Manusia sebagai makhluk Allah Swt. tentu memiliki kedudukan yang berbeda dari ciptaan-Nya yang lain. Oleh karena itu mereka mempunyai imtiyazat (keistimewaan) sebagai makhluk Allah Swt. Al-Qur’an menyebutkannya dalam beberapa sisi. Di antaranya;
1. Mukarram (makhluk yang dimuliakan) dalam QS. At Tiin: 4
2. Mukallaf (makhluk yang dibebankan tugas) dalam QS. Al Baqarah: 30 dan Ad Dzariyat: 56
3. Mujzi (makhluk yang mendapatkan balasan atas amalannya)
(QS. Az Zalzalah: 7 – 8).

Sampai sekarang manusia semakin mendapatkan kesulitan untuk mengenali jati diri dan hakikat kemanusiaannya. Dengan majunya spesialisasi dalam dunia ilmu pengetahuan dan berkembangnya differensiasi dalam profesi kehidupan maka protret atau konsep tentang realitas manusia semakin terpecah meniadi kepingan-kepingan kecil sehingga keutuhan sosok manusia semakin sulit dihadirkan secara utuh.

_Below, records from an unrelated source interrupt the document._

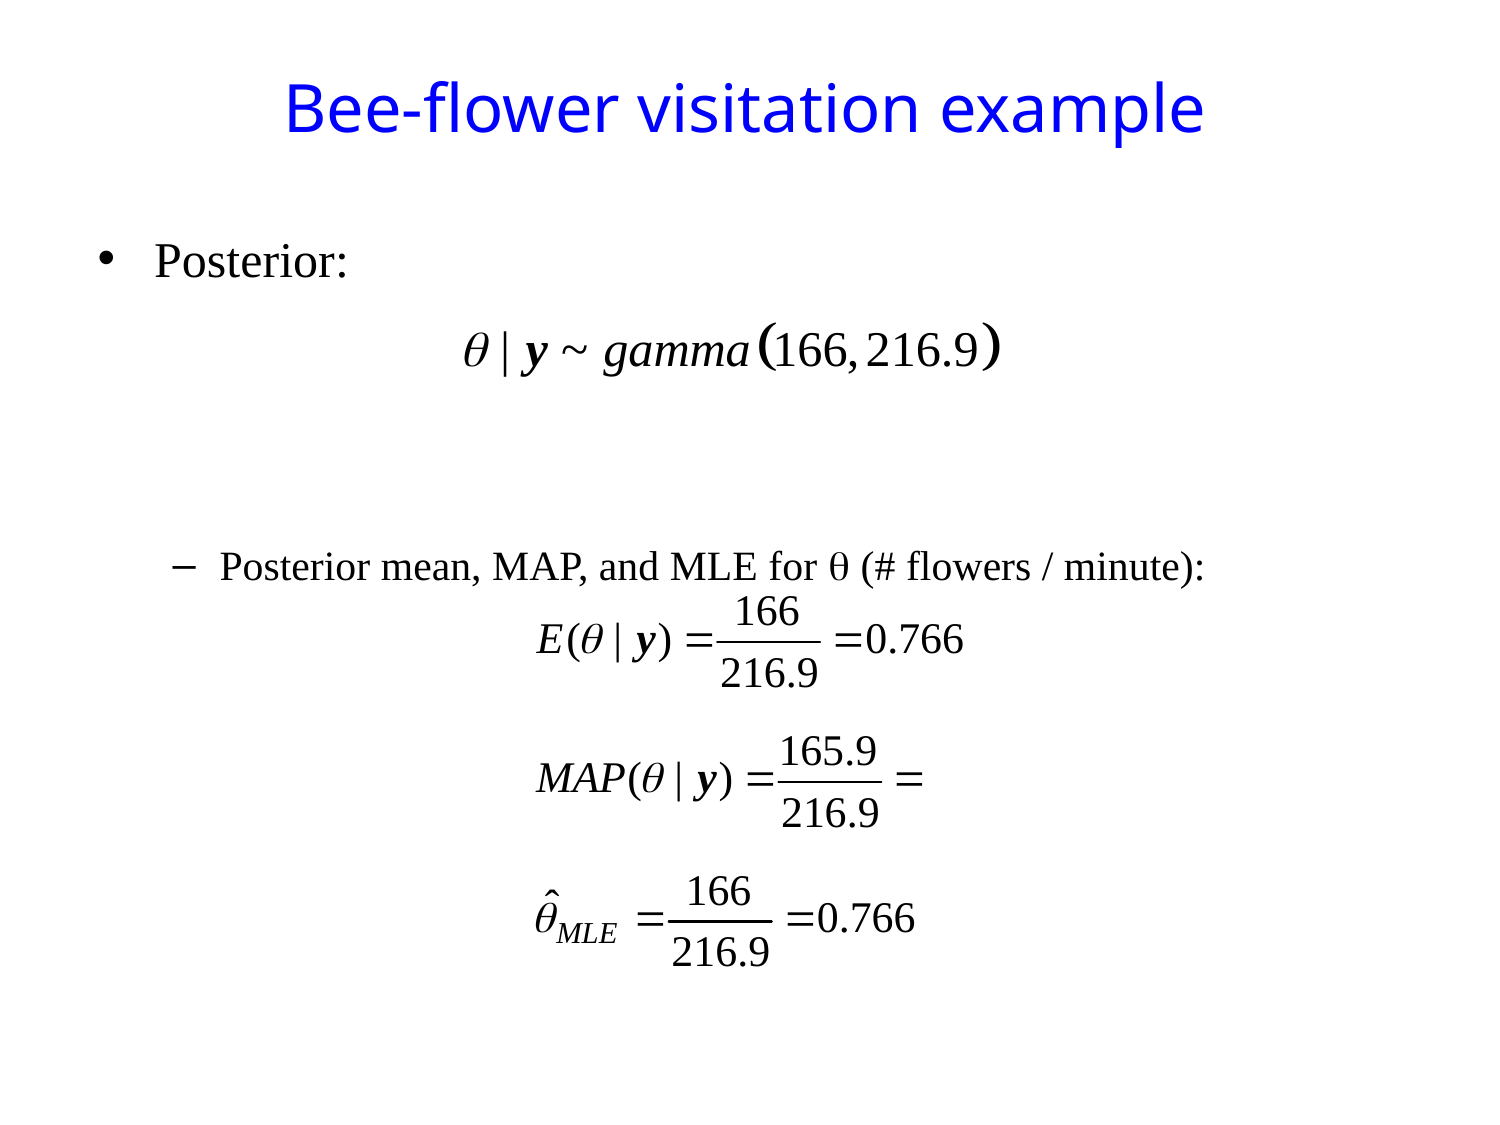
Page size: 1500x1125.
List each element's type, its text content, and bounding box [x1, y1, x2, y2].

list Posterior: Posterior mean, MAP, and MLE for  (# flowers / minute): [82, 220, 1418, 1088]
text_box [455, 312, 1005, 397]
title Bee-flower visitation example [61, 12, 1412, 200]
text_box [528, 580, 972, 976]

Sederet disiplin ilmu seperti psikologi, sosiologi, biologi, kedokteran, politik, ekonomi, antropologi, teologi dan lainnya semuanya menjadikan manusia sebagai obyek kajian materialnya, tetapi masing-masing memiliki metode dan tujuan yang berbeda. Differensiasi metodologis setiap ilmu, meskipun obyek materialnya sama-sama manusia, akan melahirkan kesimpulan yang berbeda pula mengenai siapa dan apa hakikat manusia itu. Demikianlah manusia senantiasa mengandung sebuah misteri yang melekat pada dirinya dan misteri ini telah mengandung sebuah misteri yang melekat pada dirinya dan misteri ini telah mengundang kegelisahan intelektual para ahli pikir untuk mencoba berlomba menjawabnya.
Krisis pengenalan diri sesungguhnya tidak hanya dirasakan kalangan ahli pikir Barat modern, melainkan juga di kalangan Islam. Terjadinya ideologisasi terhadap ilmu-ilmu agama, secara sadar atau tidak, telah menghantarkan pada persepsi yang terpecah dalam melihat manusia dan hubungannya dengan Tuhan.